_WHAT THIS EXERCISE ASKS_
a – Using the passage on multiprocessor workflows, answer each question briefly:
(i) What two things does the workflow start with a formal description of?
(ii) What is applied together with efficient mapping and scheduling to use SIMD cores efficiently?
(iii) Into which environment is the approach integrated to demonstrate it?
b – Rewrite the passage on multiprocessor workflows starting at "A variety of" and ending at "radio system design.", substituting "vector units" for "SIMD cores".
*** Opening of DOCUMENT SEGMENT ***
A variety of multiprocessor architectures have proliferated even for off-the-shelf computing platforms. To improve performance and productivity for common heterogeneous systems, we have developed a workflow to generate efficient solutions. By starting with a formal description of an application and the mapping problem we are able to generate a range of designs that efficiently trade-of latency and throughput. In this approach, efficient utilization of SIMD cores is achieved by applying extensive block processing in conjunction with efficient mapping and scheduling. We demonstrate our approach through an integration into the GNU Radio environment for software defined radio system design.
*** Close of DOCUMENT SEGMENT ***
*** Opening of ENTRIES PROVIDED ***
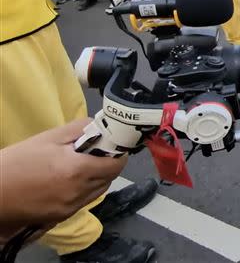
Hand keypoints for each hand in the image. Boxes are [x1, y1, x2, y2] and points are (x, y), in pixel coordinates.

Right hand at [0, 118, 127, 226]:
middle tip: (98, 153)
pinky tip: (71, 180)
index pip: (115, 165)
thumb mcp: (48, 138)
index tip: (113, 145)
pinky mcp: (62, 216)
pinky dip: (85, 189)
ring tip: (84, 166)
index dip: (118, 154)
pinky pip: (84, 201)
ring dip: (99, 178)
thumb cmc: (17, 162)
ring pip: (98, 190)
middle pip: (109, 178)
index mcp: (77, 169)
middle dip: (109, 164)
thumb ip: (79, 130)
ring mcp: (71, 207)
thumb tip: (99, 126)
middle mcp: (79, 191)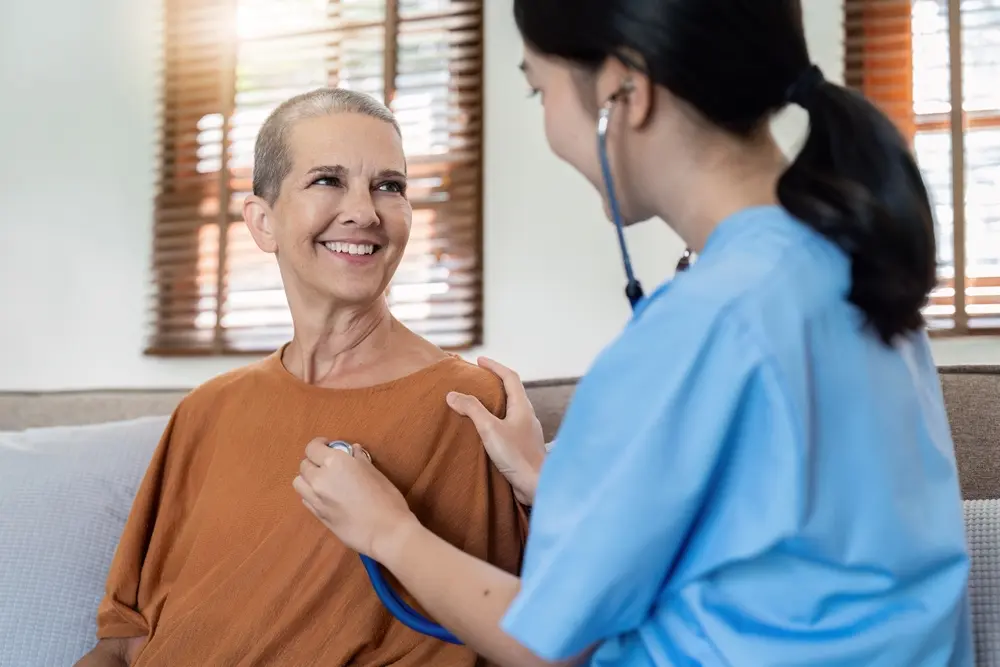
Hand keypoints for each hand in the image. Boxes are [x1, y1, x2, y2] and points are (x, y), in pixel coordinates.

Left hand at [293, 439, 418, 559]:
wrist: (385, 532)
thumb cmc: (386, 498)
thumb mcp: (375, 472)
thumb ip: (359, 459)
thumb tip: (353, 451)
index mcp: (334, 463)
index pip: (312, 448)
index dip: (320, 444)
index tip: (329, 445)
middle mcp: (319, 479)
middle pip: (304, 465)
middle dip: (314, 461)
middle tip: (329, 464)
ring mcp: (316, 499)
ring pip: (299, 483)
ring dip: (308, 478)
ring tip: (324, 481)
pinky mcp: (318, 516)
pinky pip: (305, 499)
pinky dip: (311, 494)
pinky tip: (326, 497)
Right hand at [446, 357, 545, 504]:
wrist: (537, 486)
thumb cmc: (517, 456)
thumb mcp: (490, 429)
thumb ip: (472, 409)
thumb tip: (452, 394)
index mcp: (522, 407)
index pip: (510, 377)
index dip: (495, 366)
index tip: (479, 361)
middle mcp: (527, 416)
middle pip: (512, 392)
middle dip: (495, 383)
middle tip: (477, 381)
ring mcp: (527, 432)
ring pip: (511, 410)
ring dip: (495, 404)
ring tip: (478, 404)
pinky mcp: (523, 447)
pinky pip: (509, 427)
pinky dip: (496, 421)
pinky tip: (486, 432)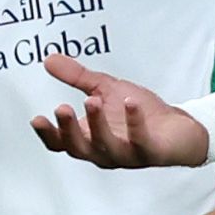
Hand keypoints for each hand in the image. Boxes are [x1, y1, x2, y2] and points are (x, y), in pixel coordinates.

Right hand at [28, 55, 208, 167]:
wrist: (178, 129)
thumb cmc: (138, 113)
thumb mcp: (104, 90)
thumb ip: (77, 78)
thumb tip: (48, 59)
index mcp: (89, 139)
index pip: (61, 144)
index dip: (48, 134)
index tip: (36, 119)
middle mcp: (103, 152)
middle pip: (79, 148)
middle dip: (69, 130)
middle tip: (62, 108)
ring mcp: (127, 155)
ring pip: (106, 147)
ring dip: (97, 125)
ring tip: (91, 100)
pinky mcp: (150, 151)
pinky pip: (140, 140)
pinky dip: (135, 122)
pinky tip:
*** Close of ENTRIES PROVIDED ***
_SET OF ANSWERS_
a –
(i) An application and the mapping problem
(ii) Extensive block processing
(iii) The GNU Radio environment

b –
A variety of multiprocessor architectures have proliferated even for off-the-shelf computing platforms. To improve performance and productivity for common heterogeneous systems, we have developed a workflow to generate efficient solutions. By starting with a formal description of an application and the mapping problem we are able to generate a range of designs that efficiently trade-of latency and throughput. In this approach, efficient utilization of vector units is achieved by applying extensive block processing in conjunction with efficient mapping and scheduling. We demonstrate our approach through an integration into the GNU Radio environment for software defined radio system design.